Life

Jun 14, 2006 15:08

Life...where do I begin?

Packing...moving...children's ministry...thankyou's...work... I'm pretty busy, and very discouraged. I've been a little on the down side of things lately. I didn't really have time to process life that happened before my trip to Africa (a lot of changes in my life). So, now I'm sad. However, I'm trying to focus on God's will for me for today.

So, having said all of that --I'm really excited! I had a meeting with the family pastor at my church today about leading VBS this summer. We started VBS last week, but I wasn't able to get trained before it started due to my trip to Africa. I am really excited about the possibility of even being able to teach, here and there, when needed. He's sort of handing me the reigns. That's exciting and scary! However, he's teaching me how to lead, so I'm not alone. I'm really excited about the opportunity. I've always wanted to learn how to lead a ministry, and now I get to! Besides, I'm even more excited about what God has in store.
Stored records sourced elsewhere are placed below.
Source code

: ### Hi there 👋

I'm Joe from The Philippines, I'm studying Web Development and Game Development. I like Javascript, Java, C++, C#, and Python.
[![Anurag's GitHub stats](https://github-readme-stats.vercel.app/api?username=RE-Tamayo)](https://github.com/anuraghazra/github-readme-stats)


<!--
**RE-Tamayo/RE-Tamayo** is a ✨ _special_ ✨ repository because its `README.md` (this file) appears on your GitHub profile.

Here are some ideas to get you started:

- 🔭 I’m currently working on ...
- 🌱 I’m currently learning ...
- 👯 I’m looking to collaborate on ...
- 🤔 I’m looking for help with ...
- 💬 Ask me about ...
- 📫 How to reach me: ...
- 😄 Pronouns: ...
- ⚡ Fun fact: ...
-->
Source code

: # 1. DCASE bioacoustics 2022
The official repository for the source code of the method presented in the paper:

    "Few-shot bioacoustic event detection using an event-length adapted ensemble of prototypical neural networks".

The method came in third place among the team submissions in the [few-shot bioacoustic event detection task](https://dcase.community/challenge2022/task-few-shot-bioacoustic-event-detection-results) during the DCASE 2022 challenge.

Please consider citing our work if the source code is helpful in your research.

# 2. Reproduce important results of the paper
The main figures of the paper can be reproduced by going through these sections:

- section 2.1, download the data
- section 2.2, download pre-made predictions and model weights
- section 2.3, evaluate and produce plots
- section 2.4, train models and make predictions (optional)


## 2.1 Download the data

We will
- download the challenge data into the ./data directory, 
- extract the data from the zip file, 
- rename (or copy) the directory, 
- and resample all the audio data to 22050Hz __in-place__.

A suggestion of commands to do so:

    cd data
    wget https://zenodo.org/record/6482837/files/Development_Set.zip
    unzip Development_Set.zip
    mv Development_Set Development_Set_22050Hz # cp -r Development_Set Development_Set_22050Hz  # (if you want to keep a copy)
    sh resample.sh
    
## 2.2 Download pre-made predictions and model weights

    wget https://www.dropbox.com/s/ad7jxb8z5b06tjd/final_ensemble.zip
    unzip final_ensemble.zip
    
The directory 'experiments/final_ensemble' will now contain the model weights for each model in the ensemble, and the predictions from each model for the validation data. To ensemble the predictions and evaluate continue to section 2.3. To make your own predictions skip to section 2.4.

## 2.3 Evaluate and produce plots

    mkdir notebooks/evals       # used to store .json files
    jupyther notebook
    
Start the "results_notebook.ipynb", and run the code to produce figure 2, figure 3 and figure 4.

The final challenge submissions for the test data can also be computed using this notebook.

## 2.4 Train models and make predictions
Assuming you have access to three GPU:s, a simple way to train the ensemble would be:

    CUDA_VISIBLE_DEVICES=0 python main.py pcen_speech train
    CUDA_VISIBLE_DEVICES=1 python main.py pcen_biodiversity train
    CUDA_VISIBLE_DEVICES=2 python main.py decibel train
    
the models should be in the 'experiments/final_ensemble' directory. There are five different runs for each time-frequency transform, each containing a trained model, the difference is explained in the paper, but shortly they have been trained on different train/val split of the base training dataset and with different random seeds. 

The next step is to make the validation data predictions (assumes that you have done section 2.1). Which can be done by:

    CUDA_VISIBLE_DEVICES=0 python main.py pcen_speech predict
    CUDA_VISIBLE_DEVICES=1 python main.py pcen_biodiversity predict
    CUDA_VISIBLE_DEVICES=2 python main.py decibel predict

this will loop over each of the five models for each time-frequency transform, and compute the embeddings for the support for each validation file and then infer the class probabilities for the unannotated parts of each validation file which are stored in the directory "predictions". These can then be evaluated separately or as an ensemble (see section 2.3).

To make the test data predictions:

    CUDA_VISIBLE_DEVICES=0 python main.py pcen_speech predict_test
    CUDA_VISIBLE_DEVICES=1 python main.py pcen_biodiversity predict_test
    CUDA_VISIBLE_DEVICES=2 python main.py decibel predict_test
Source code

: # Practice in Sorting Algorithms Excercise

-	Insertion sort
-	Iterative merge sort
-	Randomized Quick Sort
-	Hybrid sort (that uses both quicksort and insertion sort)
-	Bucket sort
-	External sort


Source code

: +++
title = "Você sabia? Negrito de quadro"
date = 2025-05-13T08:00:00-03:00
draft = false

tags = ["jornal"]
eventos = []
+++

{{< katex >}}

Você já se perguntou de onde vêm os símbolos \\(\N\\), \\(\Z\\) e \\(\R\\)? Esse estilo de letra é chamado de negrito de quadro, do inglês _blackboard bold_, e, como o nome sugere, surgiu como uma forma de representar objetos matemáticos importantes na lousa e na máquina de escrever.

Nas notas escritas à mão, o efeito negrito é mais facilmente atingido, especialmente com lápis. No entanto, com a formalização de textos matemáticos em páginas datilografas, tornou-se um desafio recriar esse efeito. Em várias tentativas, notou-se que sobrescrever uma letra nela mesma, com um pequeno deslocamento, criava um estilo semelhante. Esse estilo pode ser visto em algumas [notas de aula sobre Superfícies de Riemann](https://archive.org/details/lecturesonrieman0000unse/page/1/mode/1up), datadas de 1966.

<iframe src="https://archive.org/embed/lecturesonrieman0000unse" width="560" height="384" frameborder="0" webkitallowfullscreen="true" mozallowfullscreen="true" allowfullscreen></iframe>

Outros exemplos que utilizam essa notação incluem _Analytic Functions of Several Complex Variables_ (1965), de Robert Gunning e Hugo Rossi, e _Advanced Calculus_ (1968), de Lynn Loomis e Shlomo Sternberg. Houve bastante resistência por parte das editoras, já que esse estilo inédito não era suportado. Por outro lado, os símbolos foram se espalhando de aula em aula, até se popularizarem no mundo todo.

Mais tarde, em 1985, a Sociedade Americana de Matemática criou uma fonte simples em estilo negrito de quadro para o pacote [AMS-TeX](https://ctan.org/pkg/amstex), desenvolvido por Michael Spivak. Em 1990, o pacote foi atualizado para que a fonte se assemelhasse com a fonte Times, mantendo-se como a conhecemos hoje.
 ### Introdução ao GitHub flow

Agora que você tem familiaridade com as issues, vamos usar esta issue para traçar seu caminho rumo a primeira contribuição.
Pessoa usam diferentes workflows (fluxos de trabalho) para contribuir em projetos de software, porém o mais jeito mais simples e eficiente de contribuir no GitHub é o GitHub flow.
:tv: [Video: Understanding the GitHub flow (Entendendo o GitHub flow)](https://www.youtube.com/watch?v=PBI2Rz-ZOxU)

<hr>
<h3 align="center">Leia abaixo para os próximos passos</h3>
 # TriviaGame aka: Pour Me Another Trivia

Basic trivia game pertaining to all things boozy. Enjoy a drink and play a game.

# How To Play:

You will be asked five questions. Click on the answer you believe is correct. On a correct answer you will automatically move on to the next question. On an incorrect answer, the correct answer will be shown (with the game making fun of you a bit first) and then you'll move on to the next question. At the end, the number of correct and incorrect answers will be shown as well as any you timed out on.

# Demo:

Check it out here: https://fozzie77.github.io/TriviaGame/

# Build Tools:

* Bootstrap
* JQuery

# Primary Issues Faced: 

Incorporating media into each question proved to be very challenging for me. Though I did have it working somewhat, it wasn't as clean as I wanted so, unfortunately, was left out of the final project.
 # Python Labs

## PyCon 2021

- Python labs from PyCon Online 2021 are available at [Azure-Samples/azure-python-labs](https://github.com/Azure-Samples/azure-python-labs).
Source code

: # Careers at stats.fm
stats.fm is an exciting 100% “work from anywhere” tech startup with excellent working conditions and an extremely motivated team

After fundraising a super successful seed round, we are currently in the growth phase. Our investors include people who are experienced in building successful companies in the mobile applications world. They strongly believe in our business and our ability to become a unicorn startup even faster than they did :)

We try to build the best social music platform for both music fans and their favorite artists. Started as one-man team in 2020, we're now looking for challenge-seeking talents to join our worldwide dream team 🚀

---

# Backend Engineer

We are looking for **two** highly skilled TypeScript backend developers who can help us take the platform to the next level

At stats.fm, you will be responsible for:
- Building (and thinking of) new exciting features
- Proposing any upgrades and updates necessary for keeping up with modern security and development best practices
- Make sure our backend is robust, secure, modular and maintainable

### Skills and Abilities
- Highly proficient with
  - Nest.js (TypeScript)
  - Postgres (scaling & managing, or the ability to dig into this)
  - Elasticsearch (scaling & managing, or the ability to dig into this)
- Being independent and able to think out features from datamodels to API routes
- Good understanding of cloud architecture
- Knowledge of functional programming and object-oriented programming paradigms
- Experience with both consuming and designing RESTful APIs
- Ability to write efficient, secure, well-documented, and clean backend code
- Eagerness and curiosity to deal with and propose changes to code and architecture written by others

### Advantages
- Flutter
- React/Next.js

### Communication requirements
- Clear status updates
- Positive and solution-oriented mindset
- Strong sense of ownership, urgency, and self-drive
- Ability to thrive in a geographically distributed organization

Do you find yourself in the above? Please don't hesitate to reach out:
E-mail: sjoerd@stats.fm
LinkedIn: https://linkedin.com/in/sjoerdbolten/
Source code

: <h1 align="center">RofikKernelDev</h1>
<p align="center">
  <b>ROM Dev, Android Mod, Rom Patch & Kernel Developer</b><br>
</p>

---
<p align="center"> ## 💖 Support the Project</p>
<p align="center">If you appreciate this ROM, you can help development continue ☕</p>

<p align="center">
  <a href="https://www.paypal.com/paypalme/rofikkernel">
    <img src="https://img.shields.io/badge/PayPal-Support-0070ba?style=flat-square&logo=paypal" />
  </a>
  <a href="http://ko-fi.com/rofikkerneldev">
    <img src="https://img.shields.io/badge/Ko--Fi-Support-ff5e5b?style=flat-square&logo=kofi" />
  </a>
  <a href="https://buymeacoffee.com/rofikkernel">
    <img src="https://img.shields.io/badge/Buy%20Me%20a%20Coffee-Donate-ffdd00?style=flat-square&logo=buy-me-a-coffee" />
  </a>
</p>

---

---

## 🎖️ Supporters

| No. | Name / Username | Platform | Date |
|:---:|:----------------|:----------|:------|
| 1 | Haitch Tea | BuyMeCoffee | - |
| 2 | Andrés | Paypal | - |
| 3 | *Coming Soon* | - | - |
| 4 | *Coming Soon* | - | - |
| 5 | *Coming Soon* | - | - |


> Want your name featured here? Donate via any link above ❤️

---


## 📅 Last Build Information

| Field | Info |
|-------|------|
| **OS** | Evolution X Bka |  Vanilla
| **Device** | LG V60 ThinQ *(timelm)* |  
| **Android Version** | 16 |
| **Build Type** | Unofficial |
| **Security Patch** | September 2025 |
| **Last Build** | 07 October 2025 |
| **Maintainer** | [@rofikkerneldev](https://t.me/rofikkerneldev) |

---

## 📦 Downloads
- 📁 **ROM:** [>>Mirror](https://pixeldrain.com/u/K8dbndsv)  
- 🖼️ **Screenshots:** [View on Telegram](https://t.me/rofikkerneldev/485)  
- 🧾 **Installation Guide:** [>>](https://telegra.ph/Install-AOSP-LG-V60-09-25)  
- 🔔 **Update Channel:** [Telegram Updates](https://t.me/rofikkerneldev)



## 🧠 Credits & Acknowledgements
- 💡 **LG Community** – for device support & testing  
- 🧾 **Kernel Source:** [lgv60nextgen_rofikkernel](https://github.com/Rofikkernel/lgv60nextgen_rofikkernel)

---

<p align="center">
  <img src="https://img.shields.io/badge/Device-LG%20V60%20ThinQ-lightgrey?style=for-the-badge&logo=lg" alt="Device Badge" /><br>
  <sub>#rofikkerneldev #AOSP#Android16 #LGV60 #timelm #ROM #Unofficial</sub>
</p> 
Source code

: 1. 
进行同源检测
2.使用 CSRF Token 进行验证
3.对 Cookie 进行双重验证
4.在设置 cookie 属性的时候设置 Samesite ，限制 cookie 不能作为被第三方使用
For some reason, this year God has really been enlarging my heart (Ps.119:8) for children. I fell in love with the children's ministry in Africa. And, I really enjoyed my pediatrics rotation this past semester. And, most of all, (believe it or not)-this year, I've started wanting children of my own! I've always wanted children of my own, but now I want them--NOW! If I were to get married tomorrow, I would want to start having children--right away. Now, from my point of view, that's hilarious! I've always said, "Oh, I would just be content to get married and have children a little later in life," and now it's the opposite. Obviously, this is all out of my control since I don't even have a boyfriend!

So, who knows what God is getting me ready for. I have no idea why He's given me such a burden and desire for children. So, I'm excited to see what He's going to do with it.

Alrighty now....it's time to get back to packing!